Sam Jaffe produces her bright fabric works—part paintings, part sculptures—using a large Silver Reed knitting machine from the 1970s, a descendant of the industrial flatbed machines of the 19th century. The Chicago artist’s family history is intertwined with that of the New England textile industry. That connection isn’t the only reason for the high degree of skill and sensitivity on display in “One by One,” but it provides context for a practice that moves among art, craft and commerce.
Jaffe relies on acrylic yarn, which is capable of producing eye-scorching pinks and reds as well as more subtle combinations of blues and greens.
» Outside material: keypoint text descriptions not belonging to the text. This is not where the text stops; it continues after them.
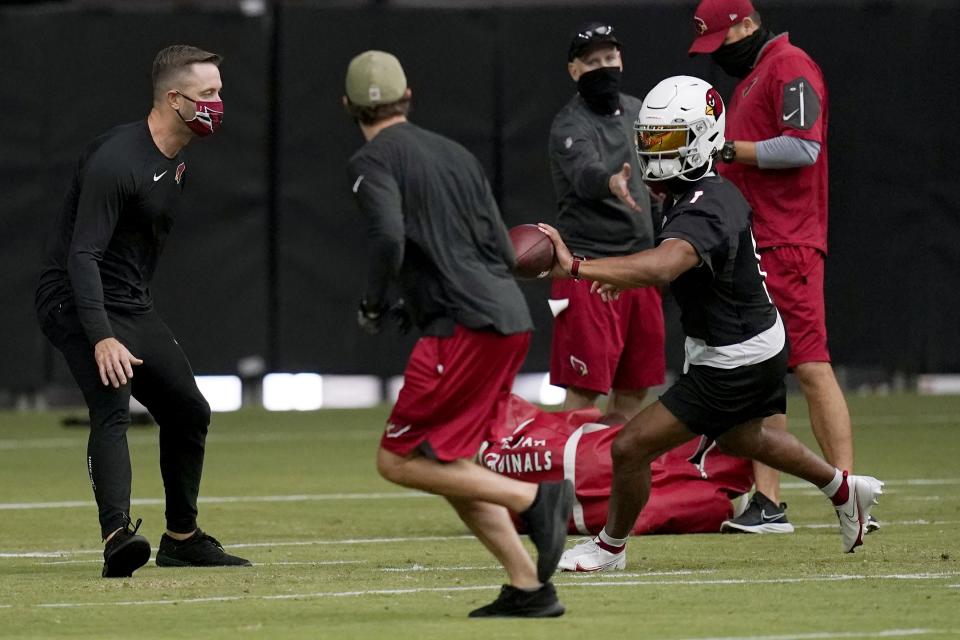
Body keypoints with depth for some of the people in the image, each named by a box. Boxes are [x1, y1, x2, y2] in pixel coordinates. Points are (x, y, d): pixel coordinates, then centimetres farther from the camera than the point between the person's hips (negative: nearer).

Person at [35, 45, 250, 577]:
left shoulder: (177, 163, 8)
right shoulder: (116, 160, -23)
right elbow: (83, 255, -28)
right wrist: (102, 338, -36)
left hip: (130, 307, 10)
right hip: (75, 302, -10)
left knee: (189, 411, 12)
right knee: (112, 403, -28)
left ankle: (181, 539, 28)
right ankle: (118, 537, -42)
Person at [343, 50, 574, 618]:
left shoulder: (374, 161, -2)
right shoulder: (456, 154, 21)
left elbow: (389, 238, -21)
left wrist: (375, 307, -3)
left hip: (467, 327, -8)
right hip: (512, 320, 8)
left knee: (398, 461, -3)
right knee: (447, 465, 14)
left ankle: (533, 497, -16)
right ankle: (529, 589, 5)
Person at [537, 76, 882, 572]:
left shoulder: (702, 212, -30)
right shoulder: (717, 193, 1)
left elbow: (661, 268, -50)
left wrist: (576, 267, -56)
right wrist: (628, 278, 7)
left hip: (733, 366, -10)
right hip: (760, 344, 10)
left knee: (631, 447, -6)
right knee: (739, 437, 36)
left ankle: (611, 546, 16)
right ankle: (844, 489, 52)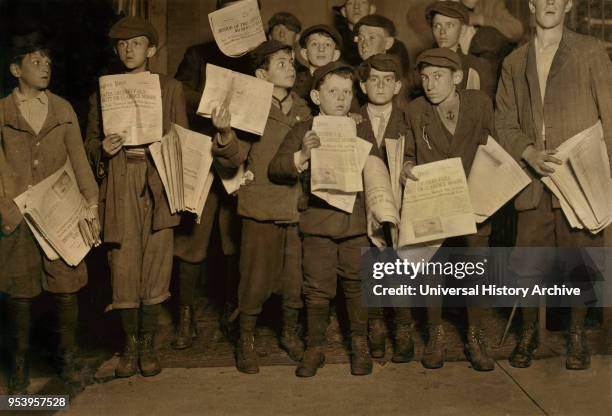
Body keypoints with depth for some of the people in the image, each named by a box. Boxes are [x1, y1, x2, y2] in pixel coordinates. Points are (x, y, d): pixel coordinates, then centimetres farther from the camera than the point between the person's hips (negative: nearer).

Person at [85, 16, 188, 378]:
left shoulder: (171, 88, 11)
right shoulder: (102, 91, 14)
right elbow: (91, 141, 17)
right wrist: (103, 148, -5)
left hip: (158, 187, -1)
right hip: (120, 189, 1)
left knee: (156, 267, 0)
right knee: (124, 269, -1)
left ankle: (148, 345, 15)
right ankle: (130, 344, 17)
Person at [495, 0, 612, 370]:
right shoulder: (514, 63, 14)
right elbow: (504, 124, 10)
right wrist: (530, 153, -9)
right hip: (534, 181, 2)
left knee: (580, 261, 4)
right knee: (528, 265, 3)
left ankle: (577, 335, 26)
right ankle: (528, 333, 25)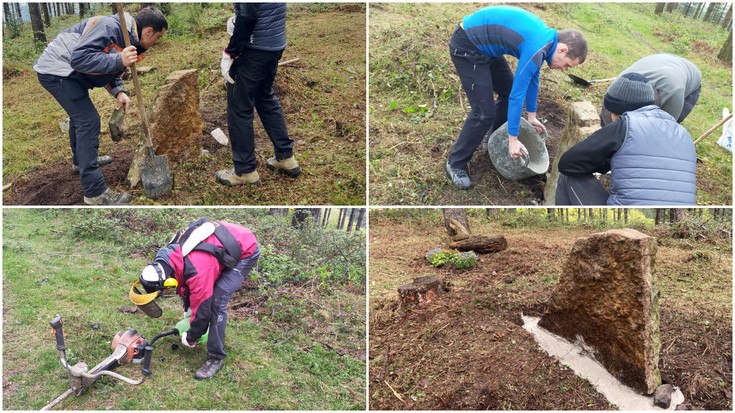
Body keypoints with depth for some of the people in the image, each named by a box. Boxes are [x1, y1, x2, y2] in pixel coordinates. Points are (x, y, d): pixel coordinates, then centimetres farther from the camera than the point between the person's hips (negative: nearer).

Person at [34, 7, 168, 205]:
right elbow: (79, 58, -34)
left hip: (69, 73, 11)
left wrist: (118, 92, -4)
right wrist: (119, 60, -37)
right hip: (57, 70, -11)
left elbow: (111, 69, 14)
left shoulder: (131, 39, 4)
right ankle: (95, 192, -15)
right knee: (88, 120, -15)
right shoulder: (109, 26, -27)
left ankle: (80, 160, 54)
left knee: (79, 114, 28)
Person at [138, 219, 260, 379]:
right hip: (228, 243, 9)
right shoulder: (170, 254, -11)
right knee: (203, 291, 9)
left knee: (216, 302, -15)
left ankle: (216, 357, -3)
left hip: (246, 252, -9)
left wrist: (191, 339, -3)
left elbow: (202, 310, -22)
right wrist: (187, 308, 25)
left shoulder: (198, 272, -36)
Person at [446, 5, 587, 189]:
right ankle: (455, 163, 5)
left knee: (508, 92, 16)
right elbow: (518, 94, -21)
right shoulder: (537, 49, -25)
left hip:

She manipulates pattern and color in ways that pay homage to many styles of American art, from the vertical and horizontal lines of minimalist painting to the herringbone patterns of 19th-century quilts.
The largest piece on view—made out of heavy strands of yarn that spill forward, sag and collapse on each other—playfully dissolves the rigid lines familiar from Piet Mondrian and other abstract artists. Jaffe’s most successful works, among them The Earth Is Not a Perfect Sphere, combine satisfying textures and sly art-historical references: in this case, alluding to the wavy lines of 1960s Op Art.
The SAIC M.F.A. firmly situates her textiles in a feminist artistic tradition that brings methods of production usually associated with women into a formal gallery setting. Though this small show’s exhibition statement emphasizes the tensions among mass production, domesticity, ornament and abstraction in her work (using lots of words like undermine, question and materiality), her conceptual aims in these pieces are eclipsed by their captivating colors and textures.